我还要补充一些注意事项,如果你的应用程序存储敏感数据(信用卡,财务,医疗等),那么我建议不要这样做,并考虑到你的用户必须再次登录并开始一个新的会话。比抱歉更安全。
#2
"Session cookie" is the clue: when the user closes their browser they are ending their session.
“会话cookie”是线索:当用户关闭他们的浏览器时,他们正在结束他们的会话。
The server timeout exists because the server has no way of knowing that the user ended the session, so it works on the basis that if they don't come back for a while, the session must be over.

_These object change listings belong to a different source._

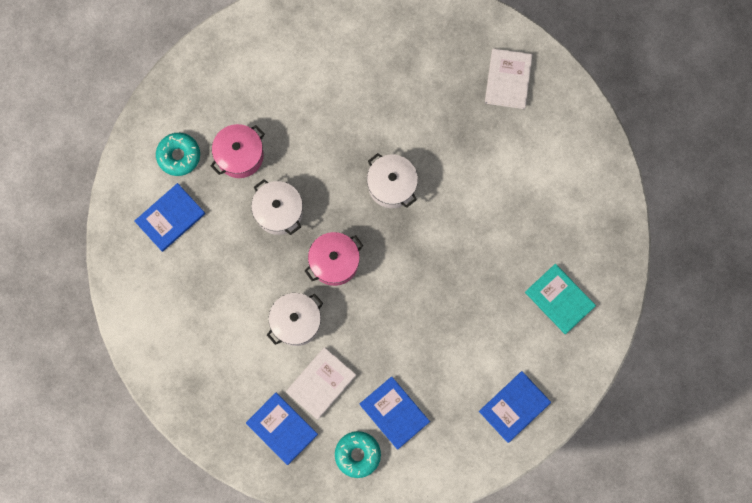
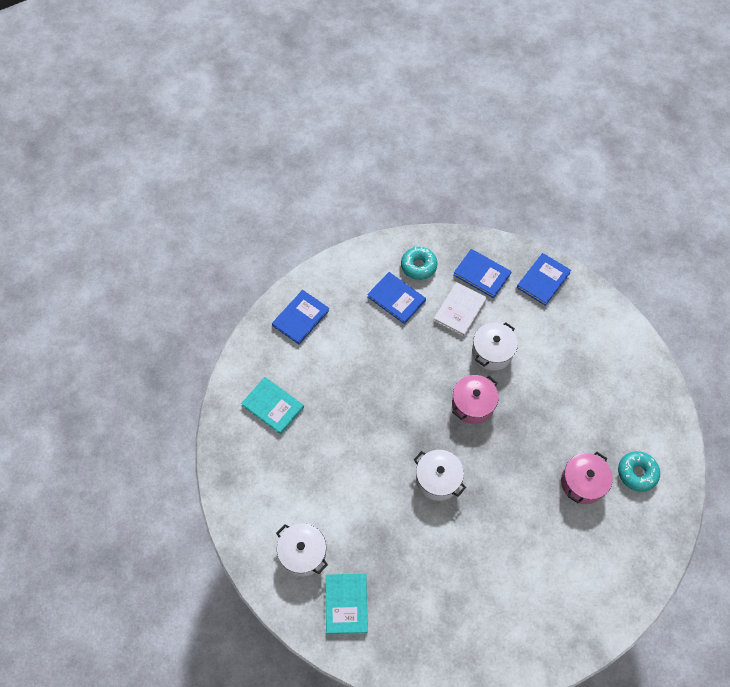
camera: 170 degrees right, 15 degrees down
blue book [134,183,205,252] -> blue book moved to [517,253,571,306]
white pot [251,179,303,235] -> white pot moved to [276,523,328,576]
white book [485,48,533,109] -> turquoise book [326,574,368,634]

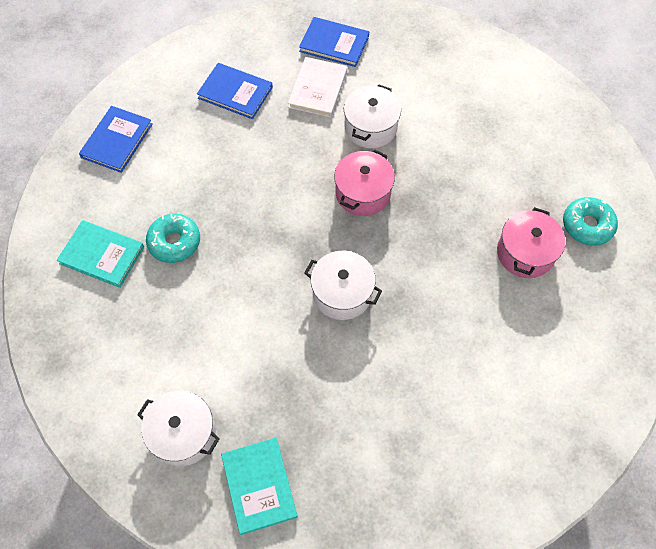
camera: 15 degrees left, 0 degrees up
turquoise donut [401,247,438,280] -> turquoise donut moved to [146,213,200,263]
blue book [517,253,571,306] -> none

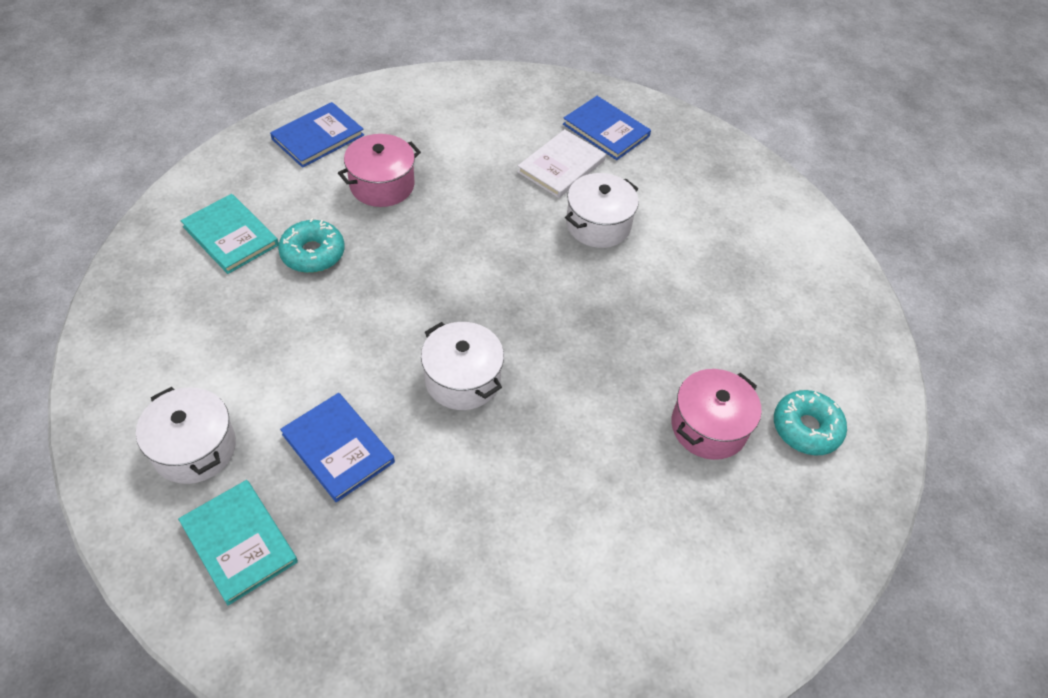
camera: 20 degrees right, 10 degrees down
blue book [197,63,273,119] -> blue book moved to [280,393,395,502]
turquoise book [221,438,298,535] -> turquoise book turned 45 degrees counterclockwise [178,480,298,605]
pink pot [334,150,395,216] -> pink pot moved to [338,134,421,207]

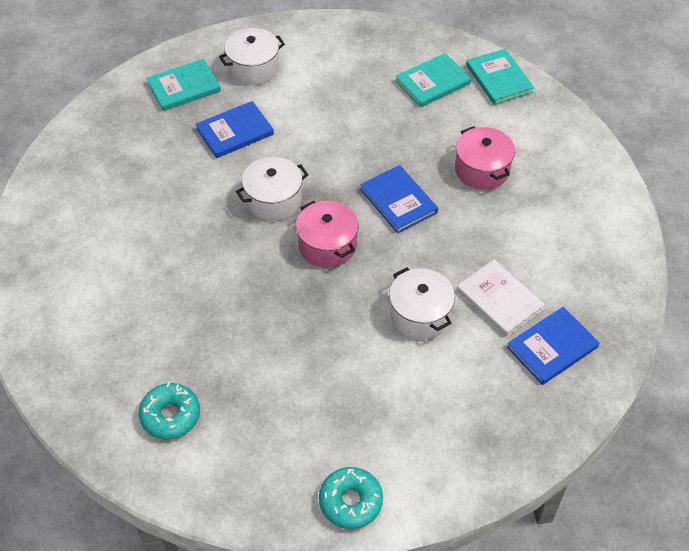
camera: 105 degrees right, 0 degrees up
blue book [270,102,364,168] -> blue book moved to [360,165,438,233]
turquoise donut [278,218,345,273] -> turquoise donut moved to [319,467,383,529]
pink pot [671,369,761,460] -> pink pot moved to [296,201,359,268]
none -> turquoise book [466,49,534,105]

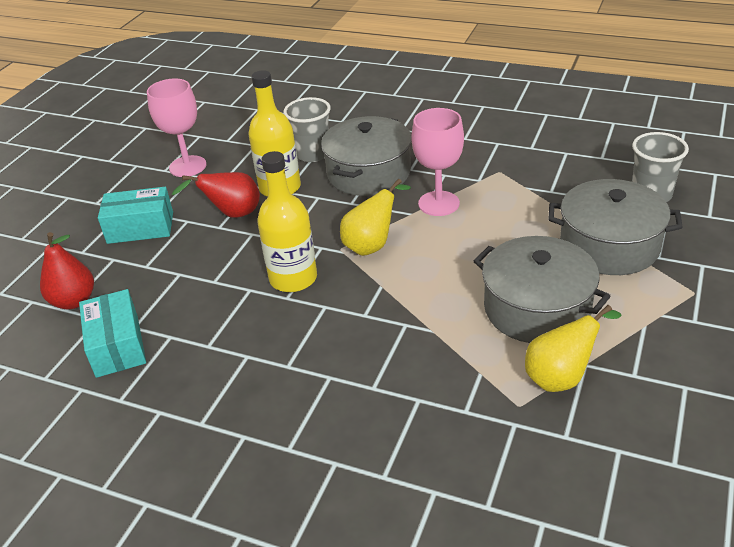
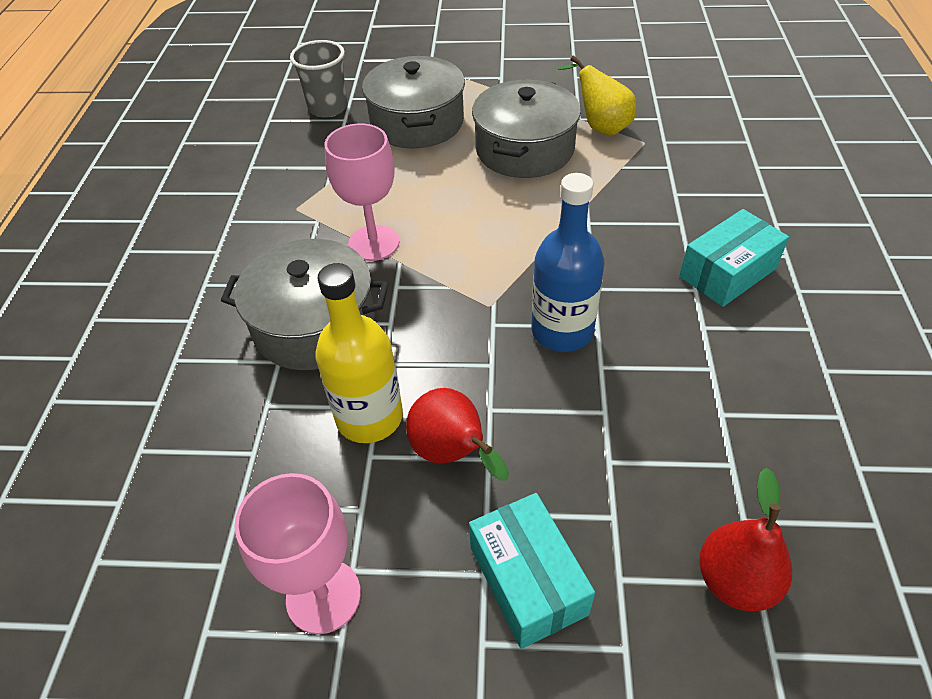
camera: 110 degrees left, 10 degrees up
turquoise box [79,289,146,378] -> turquoise box moved to [679,209,789,307]
yellow bottle [257,151,317,292] -> blue bottle [531,173,605,352]
grey cup [283,97,331,162] -> none
yellow pear [340,178,411,256] -> none

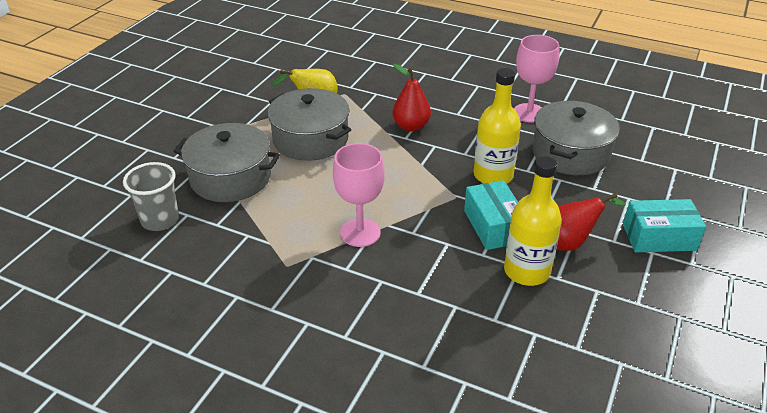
camera: 70 degrees left, 10 degrees down
grey pot [221,239,388,370] -> grey pot moved to [532,101,620,175]
pink goblet [234,473,361,634] -> pink goblet moved to [514,35,560,123]
blue bottle [531,173,605,352] -> yellow bottle [474,68,521,184]
turquoise box [679,209,789,307] -> turquoise box moved to [464,180,518,250]
red pear [699,468,792,611] -> red pear moved to [392,64,431,131]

服务器超时存在是因为服务器无法知道用户是否结束了会话,因此它的工作原理是,如果他们暂时不回来,则会话必须结束。
If you want a persistent cookie, you'll have to set it yourself; but there's no way of preventing the user from ending their session.
如果你想要一个持久性cookie,你必须自己设置它;但是没有办法阻止用户结束他们的会话。
#3
You can increase the session time out.
您可以增加会话时间。
Session.Timeout[=nMinutes]
http://www.asp101.com/articles/john/sessionsend/default.asp
<%
Response.Cookies("firstname")="Alex"
Response.Cookies("firstname").Expires=#May 10,2012#
%>
Wont this work??
不会这个工作?
#4
Isn't that by design?
这不是设计?
Maybe you want to use a normal cookie instead?
也许你想使用普通的cookie代替?
#5
You need to persist the session cookie as, for security reasons, you can't access the session between browsers (be it two different browsers, or the same one closed and re-opened).
您需要保留会话cookie,因为出于安全原因,您无法访问浏览器之间的会话(无论是两个不同的浏览器,还是同一个关闭并重新打开的浏览器)。
Normally, you would store the details server side and use a client side cookie that contains a simple id to retrieve the information.
通常,您将存储详细信息服务器端并使用包含简单ID的客户端cookie来检索信息。